On May 27, McKagan will be playing GNR’s ‘Better’, to a huge crowd of Irish people for whom his music has had an important influence on their lives. We will be there as well. 

Emily Desmond, Masters of Public Health Student, UCC 

This article is from a joint UCC Dept. of Sociology and Public Health study that is seeking to map out rock musicians' drug use trajectories.  The study is also looking at the health problems that these individuals face, as well as their understanding of these health problems. The study is being conducted by Emily Desmond and Myles Balfe, Lecturer in Sociology, UCC. 

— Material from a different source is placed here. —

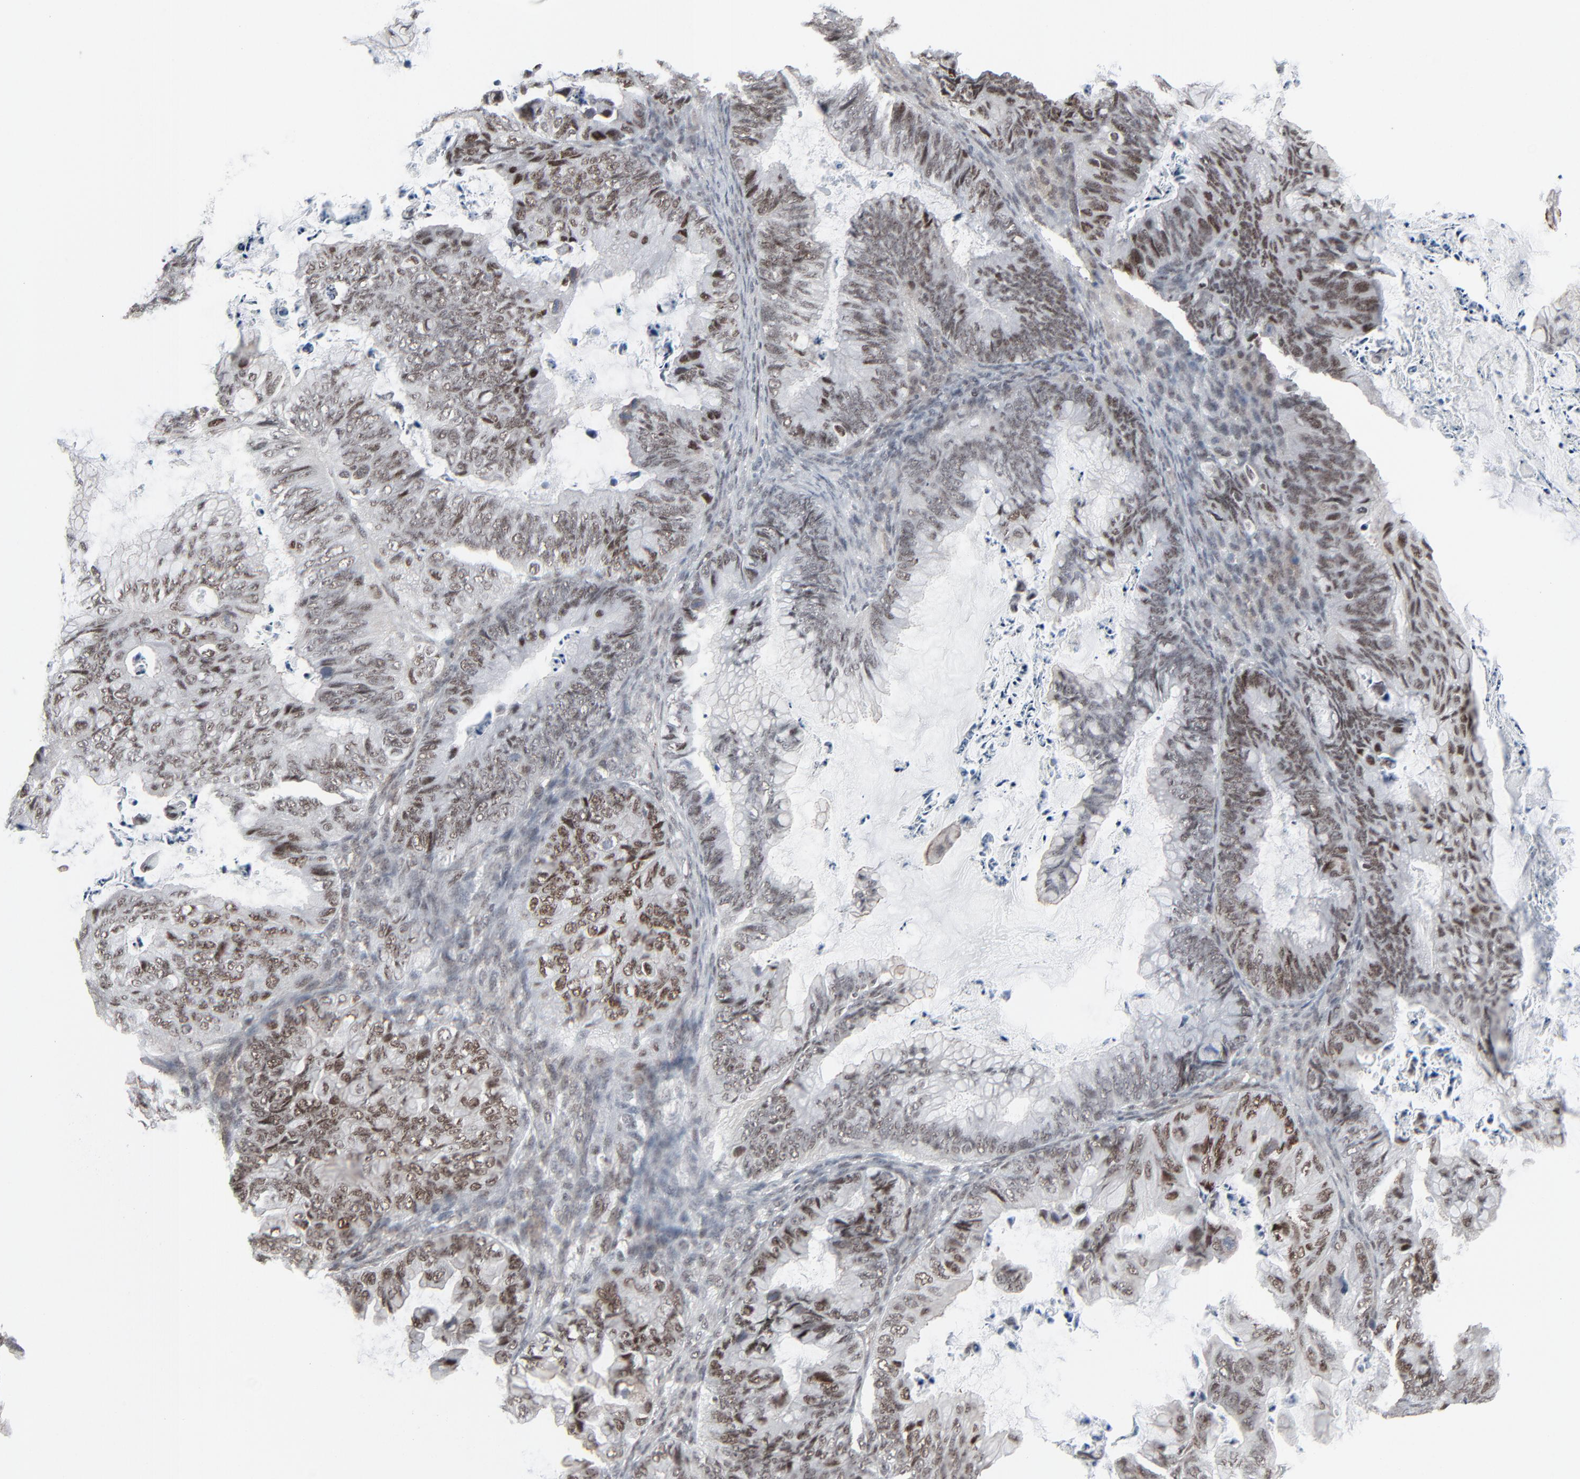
{"staining": {"intensity": "moderate", "quantity": "25%-75%", "location": "nuclear"}, "tissue": "ovarian cancer", "cell_type": "Tumor cells", "image_type": "cancer", "snomed": [{"axis": "morphology", "description": "Cystadenocarcinoma, mucinous, NOS"}, {"axis": "topography", "description": "Ovary"}], "caption": "A high-resolution photomicrograph shows IHC staining of ovarian mucinous cystadenocarcinoma, which shows moderate nuclear positivity in approximately 25%-75% of tumor cells.", "gene": "FBXO28", "patient": {"sex": "female", "age": 36}}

Five key Duff McKagan musical moments: 

Seattlehead: Duff McKagan’s key song as a solo artist. Summarises his attempts to distance himself from his drug-using past in Los Angeles and develop a new life for himself in Seattle. 

It’s So Easy: The title of his autobiography; this was originally a song on Appetite for Destruction. Nihilistic. 

Dead skin: A heavy, fast-paced song about not being trapped in past identities. 

IOU: A song Duff wrote about the importance place that his wife occupies in his life.  

The Academy gigs: Duff has played the Academy in Dublin numerous times with his band Loaded. These concerts are online on YouTube. Great gigs, full of humour and uncompromising punk-influenced rock. Much heavier than Guns N’ Roses.